I am visiting one of the two daughters in Portland, OR, this week. I knew I had invested in a tech / chip company early in my investing days. It was the only chip company in which I invested and it was in the younger daughter's account. That chip company has done very, very well recently, so I was curious. I asked my daughter how much that investment had grown; what it was worth today.
She told me: it has just hit the six-figure
threshold. I can't imagine what my initial investment in this particular
chip company was but it couldn't have been more than $5,000 and even
that seems like a stretch. I'll bet it was a couple of thousand dollars.
It never paid a dividend, if I recall correctly.
It's not AAPL and it's not NVDA but it is a well-known chip company today. At the time I bought it, I don't think "anyone" had really heard of it. I made a one-time investment -- again, that's why I doubt it was as much as $5,000 -- and then "forgot about it." I tracked it periodically but then lost track of it until tonight.

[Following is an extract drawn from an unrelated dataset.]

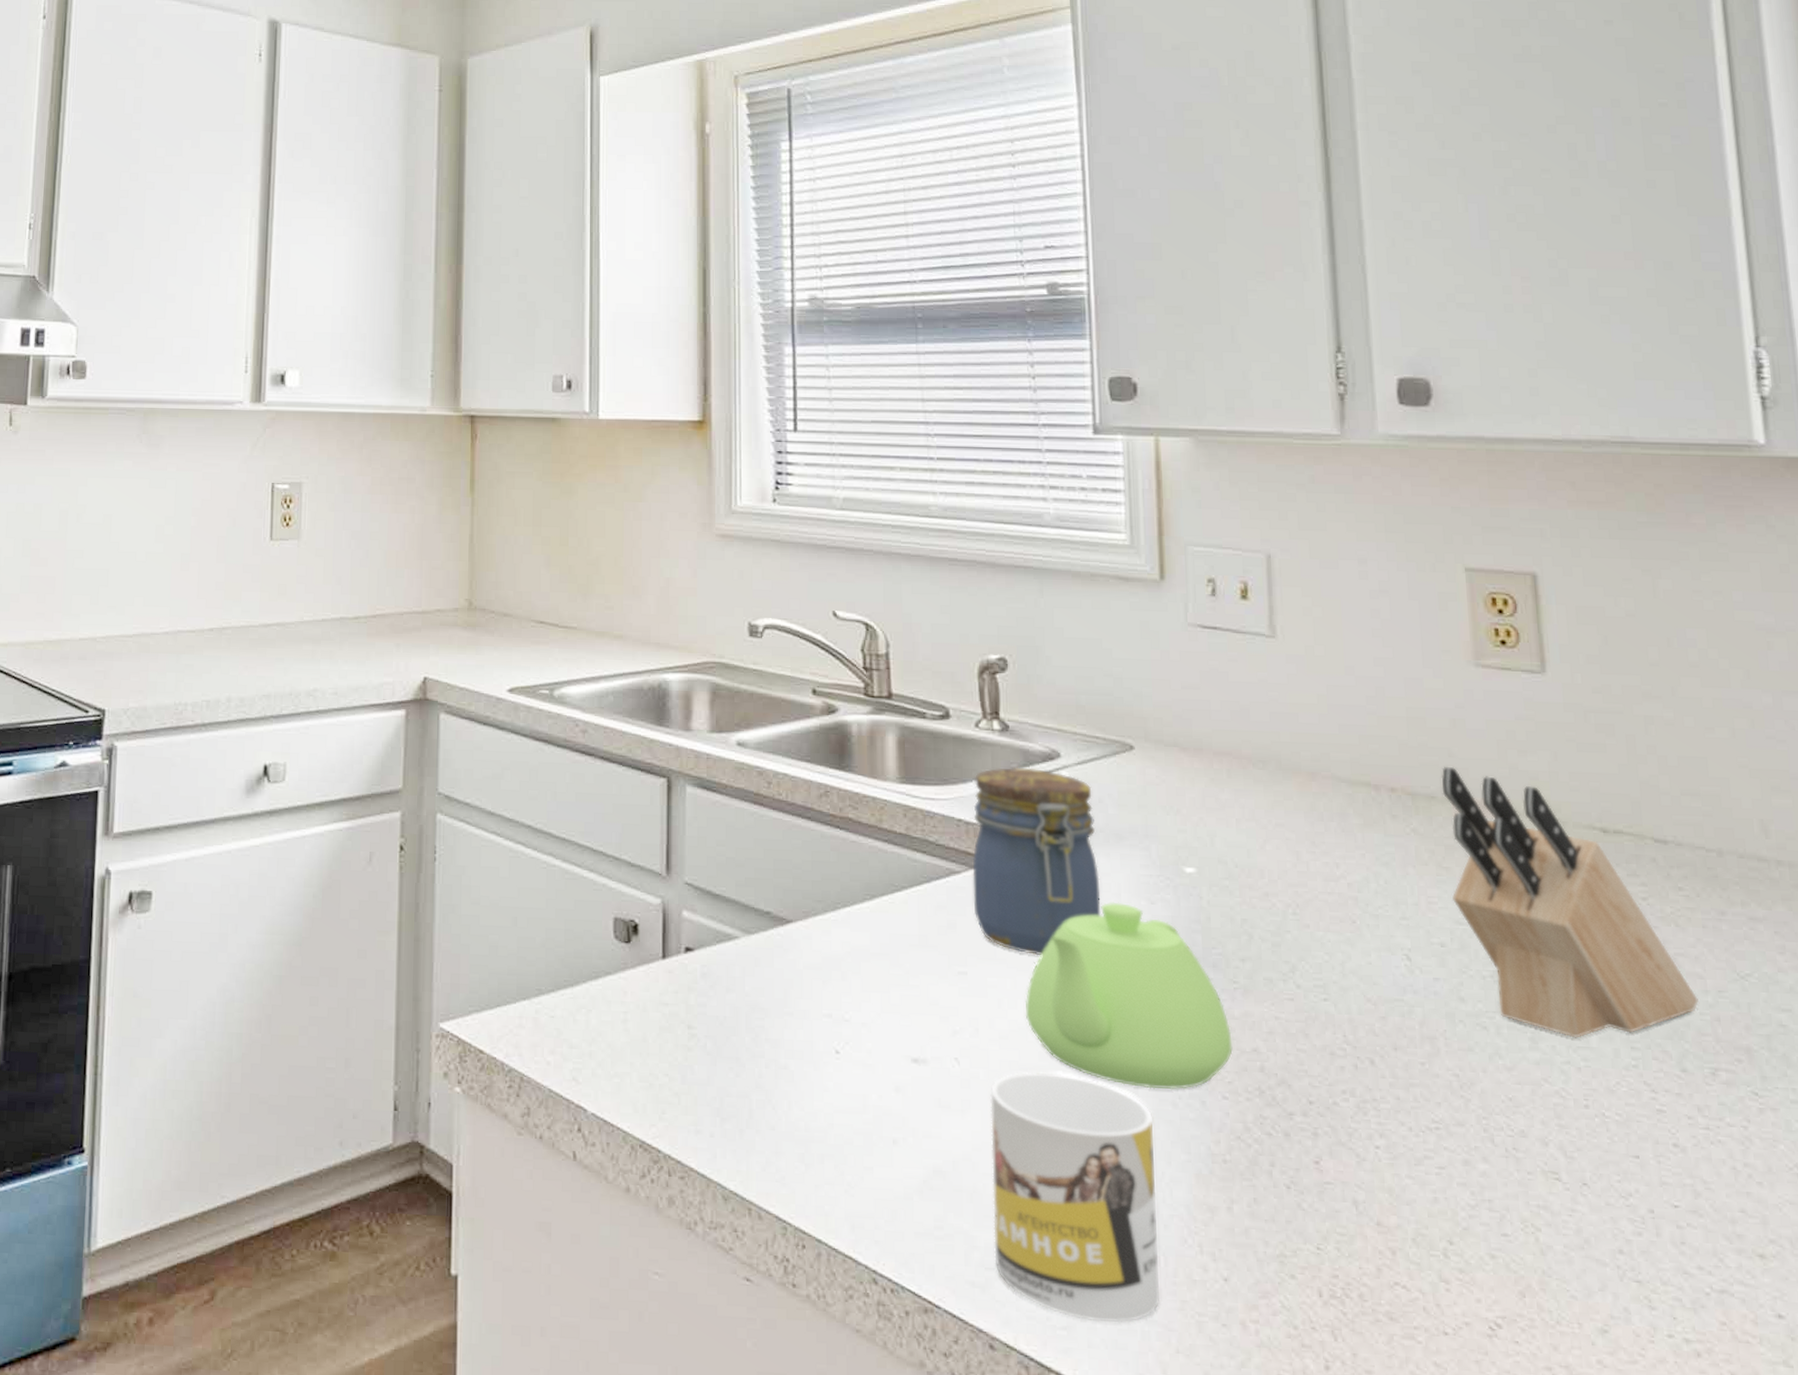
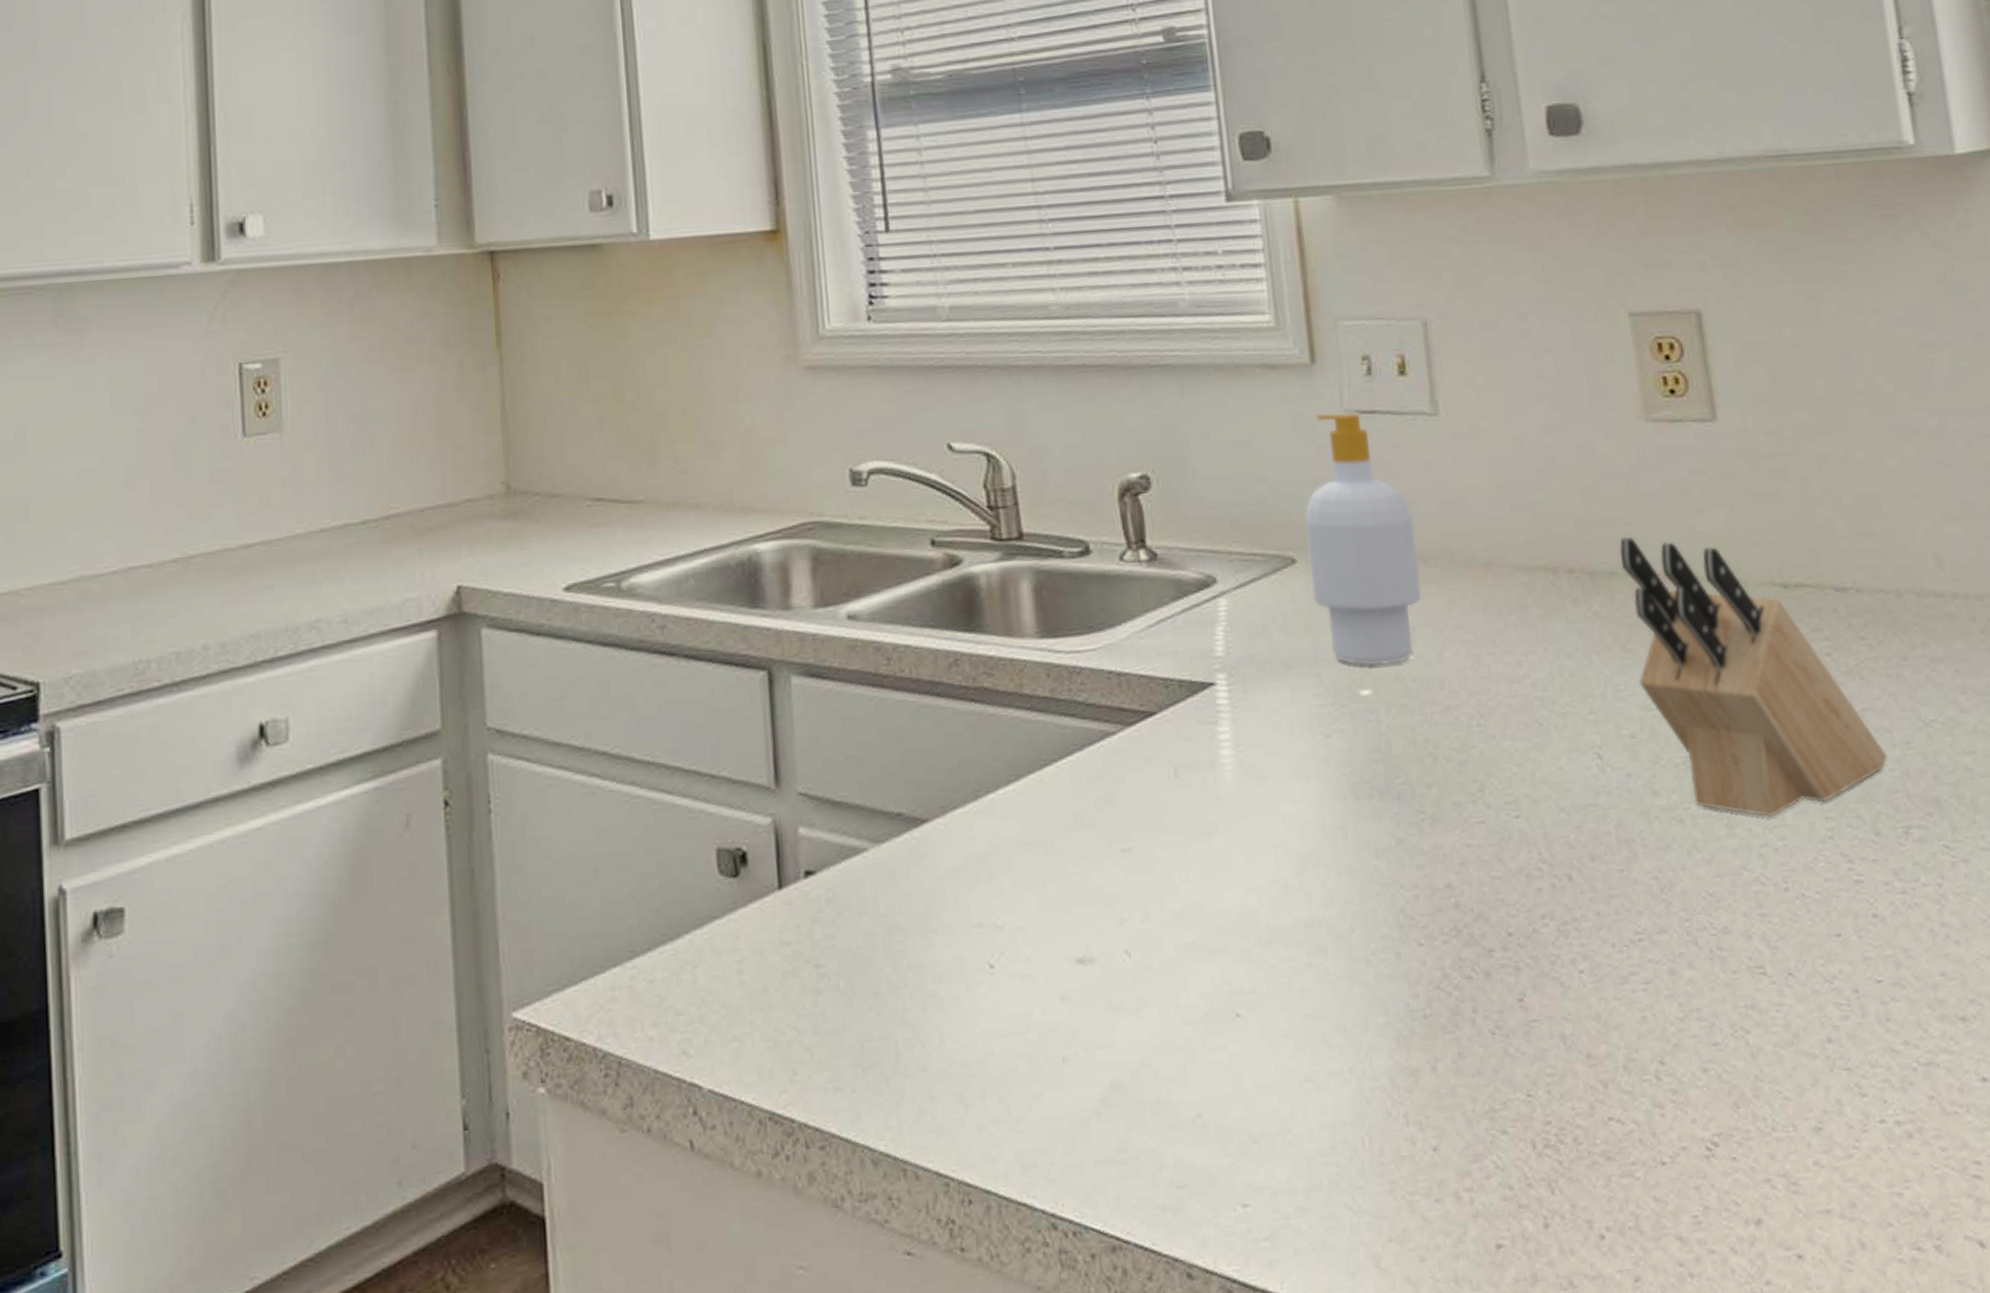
jar: present [972,767,1101,957] -> none [1124,599,1274,818]
mug: present [990,1071,1161,1323] -> none [1166,947,1368,1225]
teapot: present [1024,902,1233,1090] -> none [1197,741,1425,949]
soap bottle: none [1144,624,1249,849] -> present [1304,412,1422,666]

Pure luck. I came across the company while reading some "science" magazine ... I think it was Scientific American. The company was a start-up at the time. Long story. Associated with Sprint, my cellphone carrier. [Later:
the Sprint name as a stand-alone company came into being in 1987, which
is about the time I was just getting into investing. I recall my first
equity investment was in 1984.]
The point is that even on a military salary .... fill in the blank.
For the archives.
Oh, my only source of income. My bad. I wrote that my only source of income was my military salary. I forgot that my wife worked for a couple of years when we were stationed in Bitburg Air Base, Germany. Her entire salary was put into her IRA and other investments after her IRA was maxed out. She started taking RMDs several years ago -- enough to cover at least one Norwegian cruise for both of us each year, had we so desire -- and yet her IRA is almost as much as when she first started taking RMDs. [Later: as of June 18, 2024, her IRA now exceeds -- despite taking distributions for the past ten years at about 5% per year -- what her IRA maxed out when we quit contributing.]